Question

a) suppose that a spinner returns a real number between zero and one. What would the height of the PDF function be for this random variable X. Sketch its graph and make sure the total area under the graph is 1.

b) Now suppose that the random variable of interest is a number between 1 and 3. We will obtain this number by creating a new random variable Y=2X + 1 . Explain how you know Y will give a number in the correct range. What would be the height of Y’s PDF. Sketch it’s graph and make sure the total area under the graph is 1.

c) finally consider any random variable of the form W = a +cX, where a & c are real numbers and c does not equal zero. what range of values will this variable assume? What would be the height of its PDF? Sketch it’s graph, and make sure the total area under the graph is 1.

Answer 1

a) Since the spinner returns a real number between zero and one, we assume uniformity and then the random variable X  is Uniform(0,1). Then the height of the pdf will be unity over the entire range [0,1].

From the graph, we find that the total area of the region described by the red square of sides unity=height *length=1

b) Note that x<=1 implies and implied by , 2x+1<=2*1+1=3

Also x>=0 implies and implied by 2x+1>=0+1=1. Combining we get 0<=x<=1 implies and implied by 1<=y<=3. Hence y gives values in the correct range (1,3).

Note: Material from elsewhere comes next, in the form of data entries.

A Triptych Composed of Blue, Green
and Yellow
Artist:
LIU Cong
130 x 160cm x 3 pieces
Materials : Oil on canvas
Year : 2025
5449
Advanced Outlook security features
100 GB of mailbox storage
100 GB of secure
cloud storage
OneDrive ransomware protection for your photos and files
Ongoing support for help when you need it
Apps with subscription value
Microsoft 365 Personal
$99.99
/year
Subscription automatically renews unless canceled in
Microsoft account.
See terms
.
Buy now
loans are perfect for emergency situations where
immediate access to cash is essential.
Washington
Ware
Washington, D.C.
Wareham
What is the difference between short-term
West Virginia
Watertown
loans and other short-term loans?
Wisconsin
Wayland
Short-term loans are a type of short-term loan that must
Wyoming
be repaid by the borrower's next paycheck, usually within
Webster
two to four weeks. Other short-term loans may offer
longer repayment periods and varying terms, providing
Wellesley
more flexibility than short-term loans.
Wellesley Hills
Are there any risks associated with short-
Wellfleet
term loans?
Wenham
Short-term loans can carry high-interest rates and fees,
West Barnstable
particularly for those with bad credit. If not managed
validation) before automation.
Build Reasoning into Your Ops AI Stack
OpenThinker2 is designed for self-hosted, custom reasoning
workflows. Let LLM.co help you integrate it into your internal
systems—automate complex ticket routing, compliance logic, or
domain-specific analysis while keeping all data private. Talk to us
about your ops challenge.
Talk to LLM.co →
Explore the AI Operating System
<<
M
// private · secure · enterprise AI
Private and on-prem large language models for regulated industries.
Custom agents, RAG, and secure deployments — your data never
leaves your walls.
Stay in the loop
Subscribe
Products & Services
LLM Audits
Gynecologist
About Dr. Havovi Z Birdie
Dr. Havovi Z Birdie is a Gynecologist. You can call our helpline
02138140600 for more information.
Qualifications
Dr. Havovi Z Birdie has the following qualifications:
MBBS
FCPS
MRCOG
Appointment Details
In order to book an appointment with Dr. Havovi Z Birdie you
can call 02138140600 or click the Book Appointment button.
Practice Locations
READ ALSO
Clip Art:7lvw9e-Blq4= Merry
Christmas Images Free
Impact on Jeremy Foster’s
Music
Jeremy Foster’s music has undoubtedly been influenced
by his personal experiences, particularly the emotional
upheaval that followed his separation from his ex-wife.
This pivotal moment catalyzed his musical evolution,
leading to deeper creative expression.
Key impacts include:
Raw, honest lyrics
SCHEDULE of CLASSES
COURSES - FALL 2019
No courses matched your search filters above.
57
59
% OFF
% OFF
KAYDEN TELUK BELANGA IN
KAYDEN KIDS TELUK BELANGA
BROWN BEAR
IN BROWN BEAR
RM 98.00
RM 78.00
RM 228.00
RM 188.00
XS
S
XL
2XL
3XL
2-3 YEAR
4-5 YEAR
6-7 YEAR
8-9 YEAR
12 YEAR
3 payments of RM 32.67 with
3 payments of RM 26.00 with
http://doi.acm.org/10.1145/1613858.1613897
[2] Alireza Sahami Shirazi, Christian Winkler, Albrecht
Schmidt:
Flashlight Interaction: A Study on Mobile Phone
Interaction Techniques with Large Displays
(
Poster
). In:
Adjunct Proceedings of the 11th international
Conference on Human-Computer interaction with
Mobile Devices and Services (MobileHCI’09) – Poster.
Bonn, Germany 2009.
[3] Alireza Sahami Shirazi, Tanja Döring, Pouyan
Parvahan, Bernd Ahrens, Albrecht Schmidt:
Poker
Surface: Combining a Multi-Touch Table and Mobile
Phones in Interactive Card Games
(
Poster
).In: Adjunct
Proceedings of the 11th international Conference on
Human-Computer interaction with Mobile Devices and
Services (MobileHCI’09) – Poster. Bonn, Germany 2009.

Since, Y~Uniform(1,3), the density of Y is f(y)=1*1/2 .  Then the height of the pdf of Y is 0.5.

From the graph, we find that the total area of the region described by the red rectangle with length =1 and height=.5 is 2*.5=1.

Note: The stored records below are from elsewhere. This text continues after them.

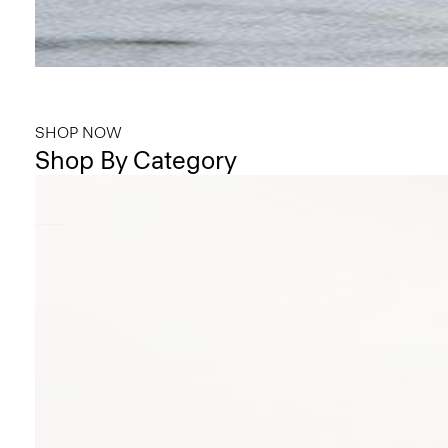
Bring the Breeze
Light-as-air fabrics. Summer-perfect shapes. Keep your cool.
SHOP NOW
Shop By Category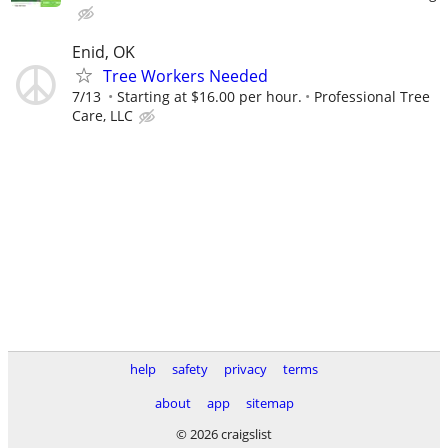
Enid, OK
Tree Workers Needed
7/13
Starting at $16.00 per hour.
Professional Tree
Care, LLC
help
safety
privacy
terms
about
app
sitemap
© 2026 craigslist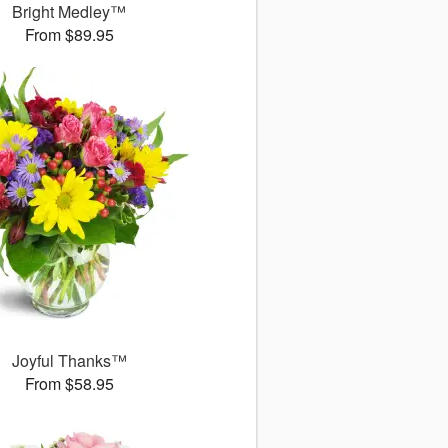
Bright Medley™
From $89.95
Joyful Thanks™
From $58.95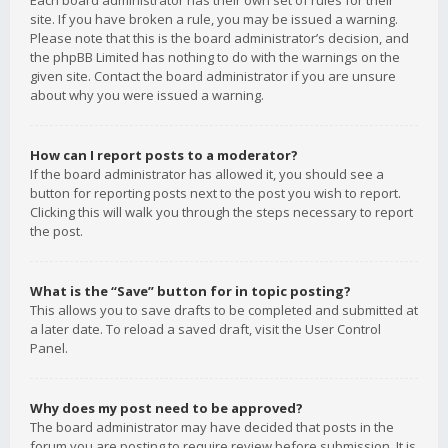
Each board administrator has their own set of rules for their
site. If you have broken a rule, you may be issued a warning.
Please note that this is the board administrator’s decision, and
the phpBB Limited has nothing to do with the warnings on the
given site. Contact the board administrator if you are unsure
about why you were issued a warning.
How can I report posts to a moderator?
If the board administrator has allowed it, you should see a
button for reporting posts next to the post you wish to report.
Clicking this will walk you through the steps necessary to report
the post.
What is the “Save” button for in topic posting?
This allows you to save drafts to be completed and submitted at
a later date. To reload a saved draft, visit the User Control
Panel.
Why does my post need to be approved?
The board administrator may have decided that posts in the
forum you are posting to require review before submission. It is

c) Suppose c>0, then a+cX>=a and  then a+cX<=a+c so that the range of W is [a,a+c].

For c<0, then a+cX<=a and  then a+cX>=a+c so that the range of W is [a+c,a].

Then the height of the PDF will be 1/|c|, considering both c>0 and c<0.

Assuming c>0, from the graph, we find that the total area of the region described by the red rectangle with height =1/c and length=(c+a-a)=c is c/c=1.